Question

How do you factor the expression $6{{x}^{2}}-23x+15$?

Answer 1

Hint: As the given equation is a quadratic equation so we will use the splitting middle term method to solve the equation. In this method we will split the middle term of the equation $6{{x}^{2}}-23x+15$ such as the product of two numbers is equal to $15\times 6$ and the sum of two numbers is equal to $23$.
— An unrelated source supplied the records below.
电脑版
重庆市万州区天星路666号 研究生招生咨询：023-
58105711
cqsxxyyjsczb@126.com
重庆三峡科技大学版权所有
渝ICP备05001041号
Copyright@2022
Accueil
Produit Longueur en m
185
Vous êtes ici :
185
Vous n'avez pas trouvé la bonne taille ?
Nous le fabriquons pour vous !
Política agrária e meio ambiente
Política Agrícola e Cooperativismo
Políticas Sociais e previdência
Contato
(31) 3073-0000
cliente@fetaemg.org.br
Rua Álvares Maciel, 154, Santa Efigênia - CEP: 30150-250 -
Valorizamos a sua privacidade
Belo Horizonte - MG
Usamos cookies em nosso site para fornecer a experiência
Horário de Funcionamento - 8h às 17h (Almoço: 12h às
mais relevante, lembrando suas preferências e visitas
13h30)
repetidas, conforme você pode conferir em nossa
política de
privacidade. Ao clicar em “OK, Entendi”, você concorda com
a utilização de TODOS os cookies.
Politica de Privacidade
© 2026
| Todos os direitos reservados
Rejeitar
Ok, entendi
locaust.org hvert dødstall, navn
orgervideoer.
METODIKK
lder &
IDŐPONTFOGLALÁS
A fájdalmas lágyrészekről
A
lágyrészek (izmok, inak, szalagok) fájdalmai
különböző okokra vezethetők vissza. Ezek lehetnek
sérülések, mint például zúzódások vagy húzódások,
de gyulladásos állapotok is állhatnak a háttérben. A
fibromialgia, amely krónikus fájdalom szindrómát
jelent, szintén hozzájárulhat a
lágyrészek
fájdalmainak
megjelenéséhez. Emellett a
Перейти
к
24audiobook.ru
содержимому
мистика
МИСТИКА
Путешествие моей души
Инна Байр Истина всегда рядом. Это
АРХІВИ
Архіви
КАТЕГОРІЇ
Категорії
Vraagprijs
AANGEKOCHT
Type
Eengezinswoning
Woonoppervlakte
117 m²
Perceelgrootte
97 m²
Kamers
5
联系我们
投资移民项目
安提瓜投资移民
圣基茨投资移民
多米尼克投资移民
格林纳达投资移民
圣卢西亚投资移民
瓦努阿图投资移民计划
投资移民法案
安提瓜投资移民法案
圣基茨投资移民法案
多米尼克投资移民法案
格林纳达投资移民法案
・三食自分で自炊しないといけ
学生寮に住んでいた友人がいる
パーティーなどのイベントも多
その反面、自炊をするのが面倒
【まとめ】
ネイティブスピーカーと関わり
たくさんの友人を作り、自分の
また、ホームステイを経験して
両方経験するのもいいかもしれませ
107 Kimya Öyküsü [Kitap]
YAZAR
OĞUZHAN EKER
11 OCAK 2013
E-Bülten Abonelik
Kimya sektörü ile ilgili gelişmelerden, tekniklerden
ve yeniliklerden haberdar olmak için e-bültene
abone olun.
Complete step by step solution:
We have been given an equation $6{{x}^{2}}-23x+15$.
We have to find the factors of the given equation.
$\Rightarrow 6{{x}^{2}}-23x+15$
Now, we will use the split middle term method. We have to find two numbers such as the product of two numbers is equal to $a\times c=6\times 15=90$ and their sum is equal to $b=23$.
So we will use two numbers as 18 and 5.
So splitting the middle term we will get
$\Rightarrow 6{{x}^{2}}-\left( 18x+5x \right)+15$
Now, simplifying the above obtained equation we will get
$\Rightarrow 6{{x}^{2}}-18x-5x+15$
Now, taking the common terms out we will get
$\Rightarrow 6x\left( x-3 \right)-5\left( x-3 \right)$
Now, again taking common factors out we will get
$\Rightarrow \left( 6x-5 \right)\left( x-3 \right)$
Hence we get the factors of the given equation as $\left( 6x-5 \right)\left( x-3 \right)$.

Note: To solve a quadratic equation splitting the middle term method is the easiest way. Alternatively we can use completing the square method to solve the equation. For this we have to add or subtract a number from the equation such that the constant term becomes a perfect square. Then we will simplify the LHS of the obtained equation and solve the equation for x.